15 Sep 2023 MARIANA CARNEIRO BIANCA LIMA
Parte da receita será destinada a comitês esportivos, que não serão obrigados a seguir regras para uso de dinheiro.
Por uma iniciativa da Câmara dos Deputados, o Comitê Olímpico Brasileiro, o Paralímpico e os comitês de clubes e confederações desportivas estudantis passarão a receber uma parcela fixa dos impostos federais obtidos com a taxação dos sites de apostas esportivas e cassinos online. Os parlamentares, porém, retiraram do texto da lei um mecanismo que estipulava o controle governamental no uso dessa verba, que é pública.
A taxação dos sites de apostas foi aprovada na noite de quarta-feira na Câmara, e ainda depende de votação no Senado. O projeto regulamenta a atividade, que passará a recolher impostos.
A divisão para uso desses tributos mobilizou deputados e o lobby das entidades do esporte nos últimos dias. Graças à pressão, elas foram incluídas na versão final do texto legislativo, garantindo o recebimento de 1% do total de 18% da arrecadação obtida pelo governo com os sites de apostas.

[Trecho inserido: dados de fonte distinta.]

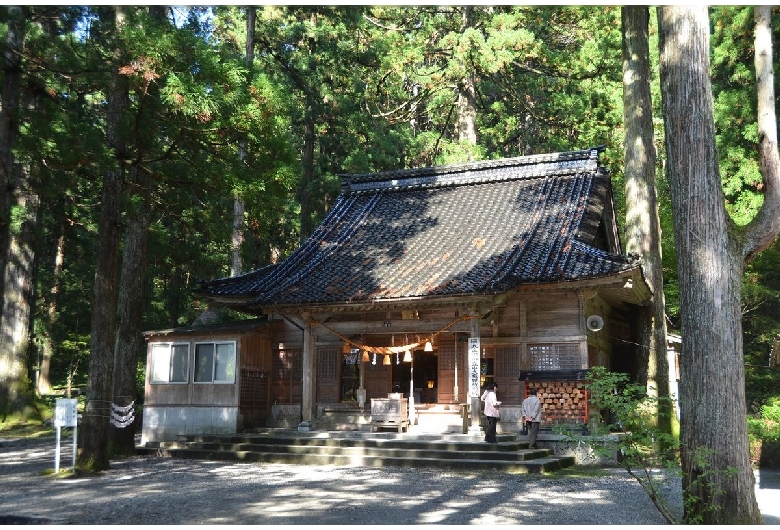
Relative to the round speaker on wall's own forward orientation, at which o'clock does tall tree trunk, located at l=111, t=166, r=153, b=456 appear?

As entidades beneficiadas, porém, fizeram uma forte campanha para derrubar outro trecho da lei, que estipulava regras para o controle dessa verba, o que gerou um bate-boca entre deputados, inclusive o presidente Arthur Lira (PPAL), durante a votação.
“É o liberou geral. Isso não pode acontecer numa matéria tão importante como essa”, afirmou no microfone do plenário da Câmara o líder do governo, José Guimarães (PTCE). “Eu nunca vi um negócio desses. Se ele for levado à frente, nós vamos vetá-lo.”
Lira também criticou a modificação: “Nós estamos tratando de dinheiro que vai entrar para os cofres públicos. Eu não vou fazer juízo de valor. O plenário tem a sua decisão, mas é muito ruim a possibilidade de não haver fiscalização do dinheiro público destinado”, disse. “É péssimo e passa uma péssima mensagem.”
Pelo texto original do projeto, as entidades deveriam seguir “metas, indicadores e resultados esperados da aplicação dos recursos recebidos”.
LOBBY. O Estadão apurou que o Comitê Olímpico Brasileiro (COB) liderou o lobby pela retirada das regras de fiscalização, que haviam sido inseridas a pedido da então ministra do Esporte, Ana Moser. Ainda não se sabe se o novo ministro da pasta, André Fufuca (PPMA), encampará a disputa.
O desejo de Moser era monitorar o que esses comitês fazem com a verba pública que já recebem hoje das loterias e que passarão a receber dos sites de apostas. A visão da então ministra era a de que as entidades precisam dialogar com o governo sobre quais projetos são bancados pelos recursos federais.
Em defesa do texto aprovado, o diretor jurídico do COB, Luciano Hostins, disse que as entidades já prestam contas e que o governo não pode dizer em quais atletas ou modalidades deve ser feito o investimento, ainda que seja financiado com verba pública. Segundo ele, o critério usado pelo COB é o da meritocracia, pelo qual as modalidades que têm os melhores resultados recebem uma fatia maior.
“O governo teve essa ideia infeliz de querer dizer onde vamos aplicar o dinheiro. Desculpe-me, mas estamos falando de alto rendimento, e a gente tem de aplicar o recurso conforme o resultado esportivo, conforme o resultado dos atletas. Não é uma política social, que é importante, mas não é ela que vai dizer onde vamos aplicar o recurso”, diz Hostins. “O objetivo institucional do COB e das confederações é o alto rendimento. Quem tem resultado, a gente segue adiante e leva para os jogos. Não tem como levar para os jogos quem não tem índice, quem não se classificou.”
INTERFERÊNCIA. A derrubada da regra de fiscalização foi proposta no plenário da Câmara pelo deputado Felipe Carreras (PSB-PE), alegando aos colegas que haveria uma interferência indevida do governo em entidades que devem ser independentes da política, por determinação do Comitê Olímpico Internacional (COI). “Corre o risco de o Brasil não participar da Olimpíada de Paris, no próximo ano. É um excesso de poder desnecessário, fere a autonomia dos dirigentes das entidades esportivas”, disse o parlamentar.
Ao Estadão, Carreras argumentou que o controle desses recursos é feito pelo Tribunal de Contas da União e pela Controladoria-Geral da União e que, caso prosperasse, a nova regra daria poderes excessivos ao Executivo sobre as entidades.
O risco de uma eventual desclassificação para a Olimpíada foi minimizado tanto por membros do governo quanto por parlamentares que tentaram segurar a medida de controle, sem sucesso. Se este fosse o caso, alegam eles, a ideia não teria partido da ex-atleta Ana Moser.